_PROBLEM TO WORK ON_:
Carry the mailing-list discussion of the NLM lockd-statd kernel patch further, beginning after its last sentence.

[Cluster-devel] Re: [NFS] [PATCH 3/4 Revised] NLM - kernel lockd-statd changes

Wed Apr 11 04:50:04 UTC 2007

On Tuesday April 10, okir at lst.de wrote:
> On Thursday 05 April 2007 23:52, Wendy Cheng wrote:
> > The changes record the ip interface that accepts the lock requests and 
> > passes the correct "my_name" (in standard IPV4 dot notation) to user 
> > mode statd (instead of system_utsname.nodename). This enables rpc.statd 
> > to add the correct taken-over IPv4 address into the 3rd parameter of 
> > ha_callout program. Current nfs-utils always resets "my_name" into 
> > loopback address (127.0.0.1), regardless the statement made in rpc.statd 
> > man page. Check out "man rpc.statd" and "man sm-notify" for details.
> 
> I don't think this is the right approach. For one, there's not enough
> room in the SM_MON request to accomodate an additional IPv6
> address, so you would have to come up with something entirely
> different for IPv6 anyway. But more importantly, I think we should
> move away from associating all sorts of network level addresses
> with lockd state - addresses are just smoke and mirrors. Despite
> all of NLM/NSMs shortcomings, there's a vehicle to convey identity,
> and that's mon_name. IMHO the focus should be on making it work
> properly if it doesn't do what you do.

_GIVEN ENTRIES_:
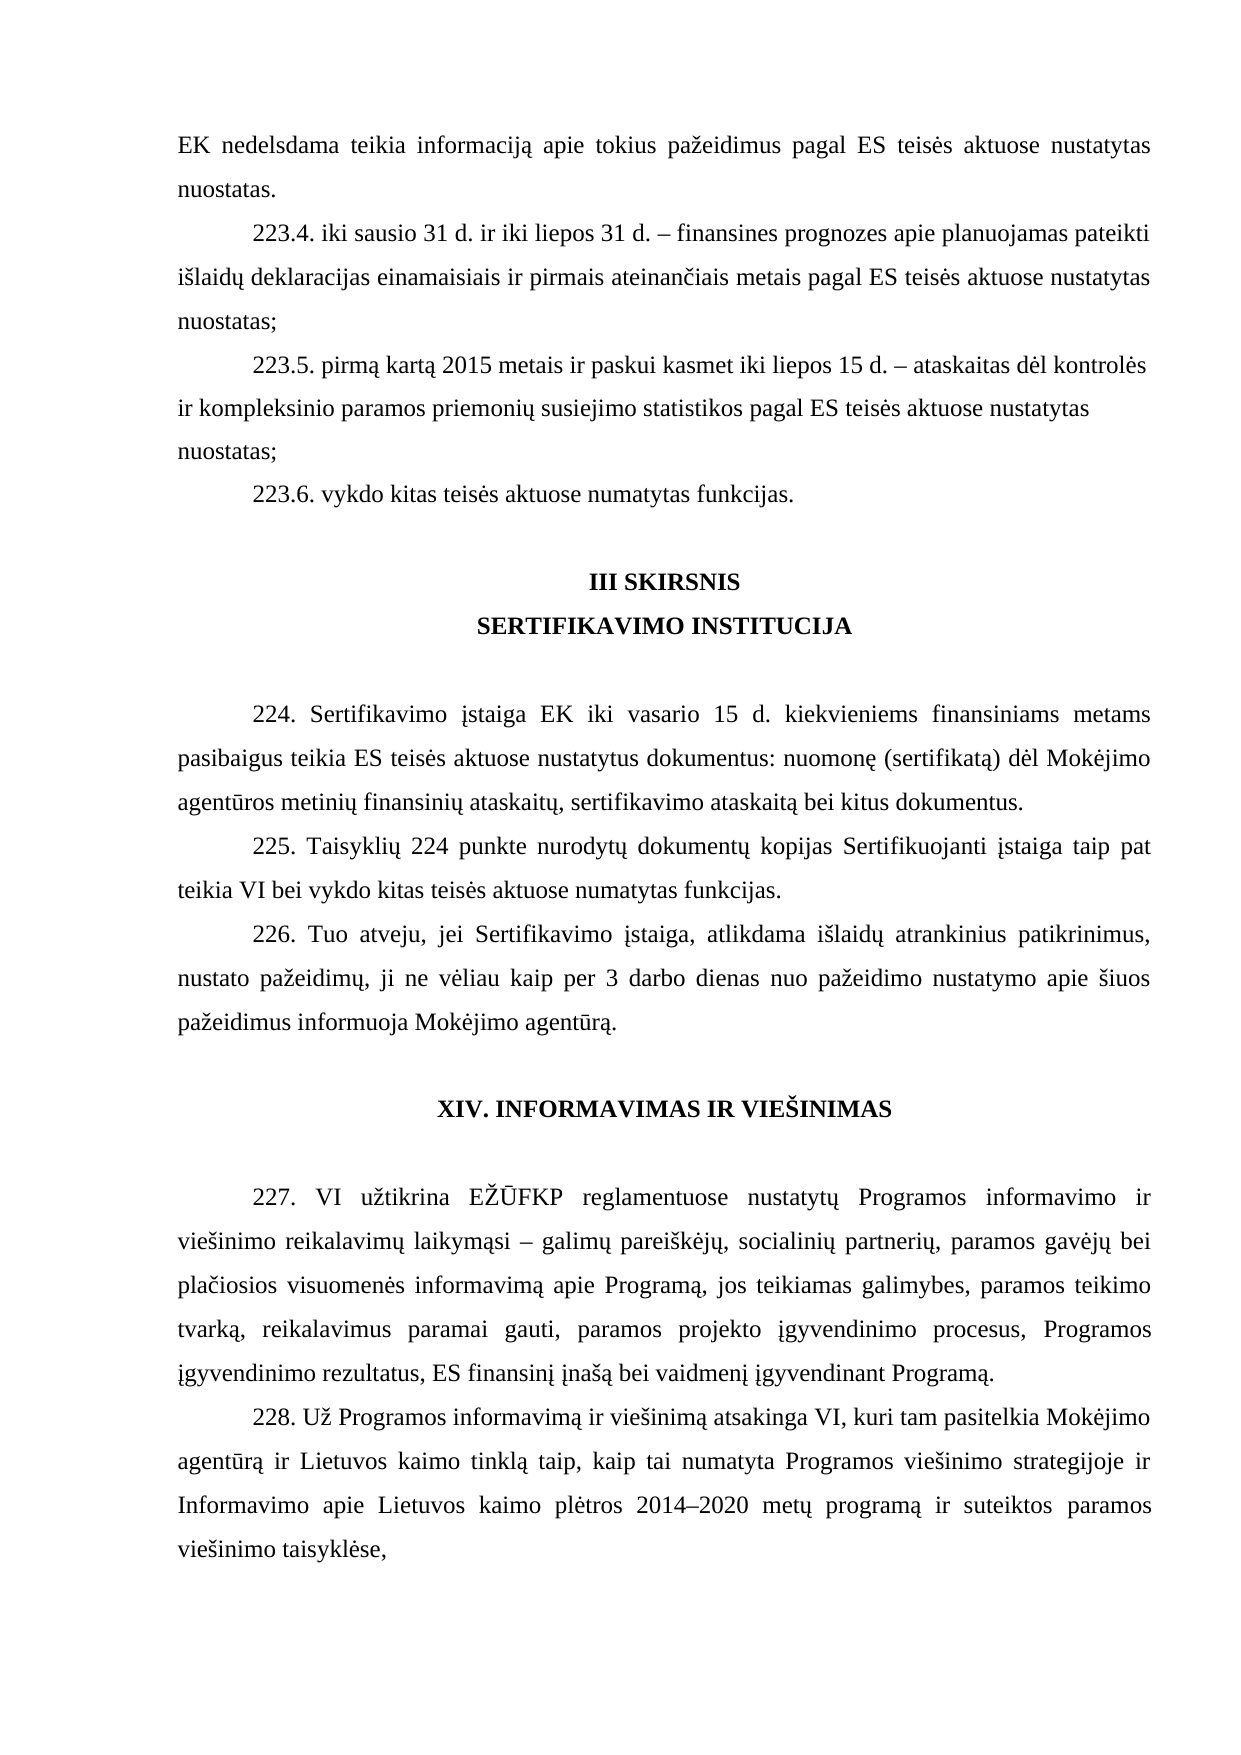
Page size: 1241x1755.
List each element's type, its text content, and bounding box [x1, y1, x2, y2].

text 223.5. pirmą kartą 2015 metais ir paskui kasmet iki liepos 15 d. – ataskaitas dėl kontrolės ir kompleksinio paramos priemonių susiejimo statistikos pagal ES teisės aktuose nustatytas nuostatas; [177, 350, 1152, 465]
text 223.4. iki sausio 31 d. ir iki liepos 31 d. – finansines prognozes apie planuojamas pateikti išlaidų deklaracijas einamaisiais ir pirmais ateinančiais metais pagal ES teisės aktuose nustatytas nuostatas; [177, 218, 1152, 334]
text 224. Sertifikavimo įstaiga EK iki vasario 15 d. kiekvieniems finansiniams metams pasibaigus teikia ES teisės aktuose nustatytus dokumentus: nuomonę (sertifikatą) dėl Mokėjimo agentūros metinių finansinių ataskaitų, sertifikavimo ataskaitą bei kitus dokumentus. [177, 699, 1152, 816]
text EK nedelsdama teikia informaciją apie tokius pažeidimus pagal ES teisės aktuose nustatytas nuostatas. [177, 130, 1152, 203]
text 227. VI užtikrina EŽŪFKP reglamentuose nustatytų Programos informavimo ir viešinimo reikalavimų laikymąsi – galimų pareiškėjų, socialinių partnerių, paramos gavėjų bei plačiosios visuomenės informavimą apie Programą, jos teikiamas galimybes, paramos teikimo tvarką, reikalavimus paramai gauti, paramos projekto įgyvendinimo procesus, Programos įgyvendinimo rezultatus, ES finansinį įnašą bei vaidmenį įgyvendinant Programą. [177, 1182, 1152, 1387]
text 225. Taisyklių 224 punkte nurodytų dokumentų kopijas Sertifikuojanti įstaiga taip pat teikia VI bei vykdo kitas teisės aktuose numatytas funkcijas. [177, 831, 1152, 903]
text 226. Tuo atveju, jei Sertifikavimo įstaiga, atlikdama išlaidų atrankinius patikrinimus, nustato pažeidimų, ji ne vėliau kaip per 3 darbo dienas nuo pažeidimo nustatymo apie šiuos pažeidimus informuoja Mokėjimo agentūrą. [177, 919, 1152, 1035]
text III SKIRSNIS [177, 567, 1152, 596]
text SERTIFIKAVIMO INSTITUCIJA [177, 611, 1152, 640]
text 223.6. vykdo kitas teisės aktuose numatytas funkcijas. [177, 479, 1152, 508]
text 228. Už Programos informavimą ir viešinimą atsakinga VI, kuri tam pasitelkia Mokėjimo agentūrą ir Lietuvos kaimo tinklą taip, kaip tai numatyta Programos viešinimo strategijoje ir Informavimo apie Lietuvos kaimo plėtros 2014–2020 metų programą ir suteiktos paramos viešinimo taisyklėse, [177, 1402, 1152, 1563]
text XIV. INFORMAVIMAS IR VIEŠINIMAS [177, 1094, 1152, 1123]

--

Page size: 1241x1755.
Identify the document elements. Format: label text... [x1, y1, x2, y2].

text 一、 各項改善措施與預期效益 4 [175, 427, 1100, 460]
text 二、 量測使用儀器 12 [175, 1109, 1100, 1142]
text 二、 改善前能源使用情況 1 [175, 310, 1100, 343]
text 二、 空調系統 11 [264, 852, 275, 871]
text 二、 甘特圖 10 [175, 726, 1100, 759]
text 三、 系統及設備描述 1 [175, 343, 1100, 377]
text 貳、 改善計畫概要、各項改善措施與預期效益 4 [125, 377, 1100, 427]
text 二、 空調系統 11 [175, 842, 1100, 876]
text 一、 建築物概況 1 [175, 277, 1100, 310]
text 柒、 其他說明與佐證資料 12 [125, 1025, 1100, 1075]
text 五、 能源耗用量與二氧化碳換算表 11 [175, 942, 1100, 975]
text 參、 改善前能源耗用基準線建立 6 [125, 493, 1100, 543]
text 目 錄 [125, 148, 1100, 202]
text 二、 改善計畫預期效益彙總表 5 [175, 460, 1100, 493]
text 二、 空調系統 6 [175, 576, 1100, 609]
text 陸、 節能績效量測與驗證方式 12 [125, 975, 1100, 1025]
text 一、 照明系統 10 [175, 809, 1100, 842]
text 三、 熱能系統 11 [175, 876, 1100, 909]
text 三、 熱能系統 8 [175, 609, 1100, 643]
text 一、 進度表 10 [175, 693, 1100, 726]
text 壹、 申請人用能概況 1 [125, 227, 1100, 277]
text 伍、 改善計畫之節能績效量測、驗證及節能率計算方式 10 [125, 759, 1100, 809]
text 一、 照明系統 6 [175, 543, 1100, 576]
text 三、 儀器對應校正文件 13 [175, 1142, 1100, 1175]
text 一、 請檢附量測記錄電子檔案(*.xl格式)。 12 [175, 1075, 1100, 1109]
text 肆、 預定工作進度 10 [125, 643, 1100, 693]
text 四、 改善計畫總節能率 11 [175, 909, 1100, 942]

==

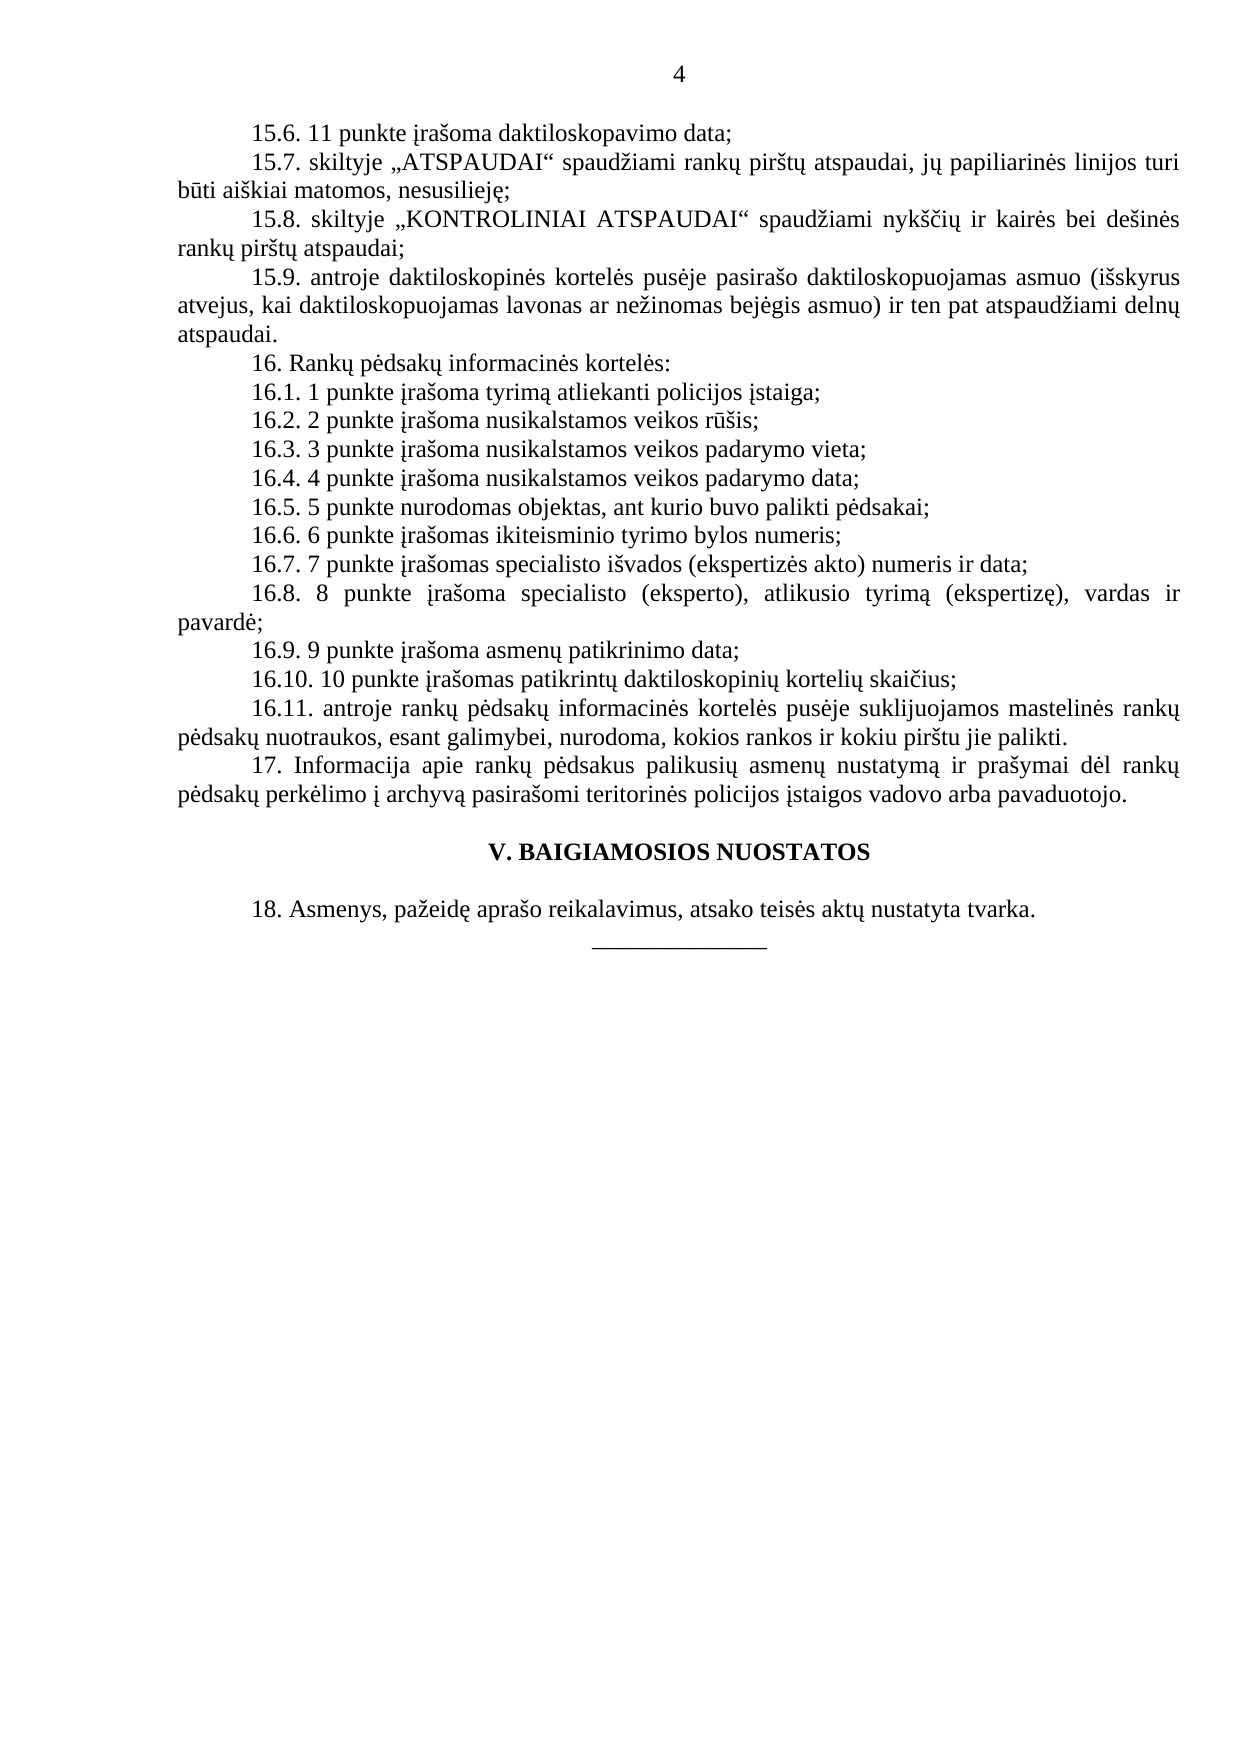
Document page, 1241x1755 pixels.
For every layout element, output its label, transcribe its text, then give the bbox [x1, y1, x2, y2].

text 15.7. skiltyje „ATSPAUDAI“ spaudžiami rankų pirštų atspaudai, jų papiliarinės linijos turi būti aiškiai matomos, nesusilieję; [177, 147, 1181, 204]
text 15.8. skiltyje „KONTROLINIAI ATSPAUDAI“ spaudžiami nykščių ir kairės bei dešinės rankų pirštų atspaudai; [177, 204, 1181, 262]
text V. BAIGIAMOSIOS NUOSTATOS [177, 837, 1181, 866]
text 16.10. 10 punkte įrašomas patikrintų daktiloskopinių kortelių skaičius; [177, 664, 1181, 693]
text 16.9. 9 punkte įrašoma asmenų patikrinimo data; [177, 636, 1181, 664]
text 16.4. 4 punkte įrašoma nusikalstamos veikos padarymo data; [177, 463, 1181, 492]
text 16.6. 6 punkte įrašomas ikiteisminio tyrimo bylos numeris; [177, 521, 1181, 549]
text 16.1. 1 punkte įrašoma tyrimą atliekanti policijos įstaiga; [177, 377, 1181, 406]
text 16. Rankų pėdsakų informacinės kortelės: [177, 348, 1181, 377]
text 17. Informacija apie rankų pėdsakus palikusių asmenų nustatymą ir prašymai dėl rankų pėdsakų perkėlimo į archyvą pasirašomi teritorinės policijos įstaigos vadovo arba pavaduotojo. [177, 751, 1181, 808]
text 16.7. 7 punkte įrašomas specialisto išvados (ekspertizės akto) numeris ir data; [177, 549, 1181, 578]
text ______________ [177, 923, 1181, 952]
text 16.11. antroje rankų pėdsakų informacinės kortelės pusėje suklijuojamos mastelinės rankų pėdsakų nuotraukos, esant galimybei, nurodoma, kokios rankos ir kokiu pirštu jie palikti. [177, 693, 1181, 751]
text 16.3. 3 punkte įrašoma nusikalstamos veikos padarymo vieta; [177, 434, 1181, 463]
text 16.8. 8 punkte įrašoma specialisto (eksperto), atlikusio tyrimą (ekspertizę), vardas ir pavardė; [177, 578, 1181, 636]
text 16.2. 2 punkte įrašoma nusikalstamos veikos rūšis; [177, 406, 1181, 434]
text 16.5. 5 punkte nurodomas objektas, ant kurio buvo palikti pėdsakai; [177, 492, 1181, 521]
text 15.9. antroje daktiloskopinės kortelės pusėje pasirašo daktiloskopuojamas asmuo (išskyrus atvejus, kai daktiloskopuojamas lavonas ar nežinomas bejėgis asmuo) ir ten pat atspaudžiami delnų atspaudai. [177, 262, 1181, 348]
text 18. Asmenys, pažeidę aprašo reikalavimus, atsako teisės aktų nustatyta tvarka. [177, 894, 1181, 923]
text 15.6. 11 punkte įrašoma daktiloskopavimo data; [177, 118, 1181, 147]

_RESPONSE_:
I don't understand your complaint.
You say there's "not enough room", but the extra information is being
placed in the 'my_name' string which is up to 1024 bytes long, which
I think is long enough.

You say that "mon_name" is the vehicle to convey identity and while
that is true, I don't think it is relevant as it is the identity of
the *server* that is being conveyed, rather than the identity of the
client (this on an NFS server).

Think of it like this.  The goal is (appears to be) to make it
possible to implement multiple independent NFS servers on the one
Linux host.
As a simplification, each server serves precisely one filesystem which
no other server serves, and each server has precisely one network
address which no other server shares.

So the 'servers' can be identified either by the filesystem (or FSID)
or by the network address.

Most NFS operations are file-local or at most filesystem-local and so
they don't need to care that there are multiple servers.  But locking
and peer-restart in particular is not.  It is server-local.  So for
the peer monitoring/notification operations, we need to enhance to
model to make the server name explicit rather than implicit ('this
host').

To allow a 'server' to migrate from one host to another (active-active
failover) we need to synthesise a reboot which means knowing which
clients are using which server.

lockd knows which is which either based on the destination network
address of the lock request, or the filesystem on which the lock was
taken.   Somehow this information needs to get communicated to statd
so that different 'sm' directories can be used.  my_name seems a
sensible place to put the information.

However:  now that I think I actually understand what is happening, I
wonder if FSID and IPaddress are really the right handles to use.  It
would seem to make more sense to use the filesystem name (i.e. a
path).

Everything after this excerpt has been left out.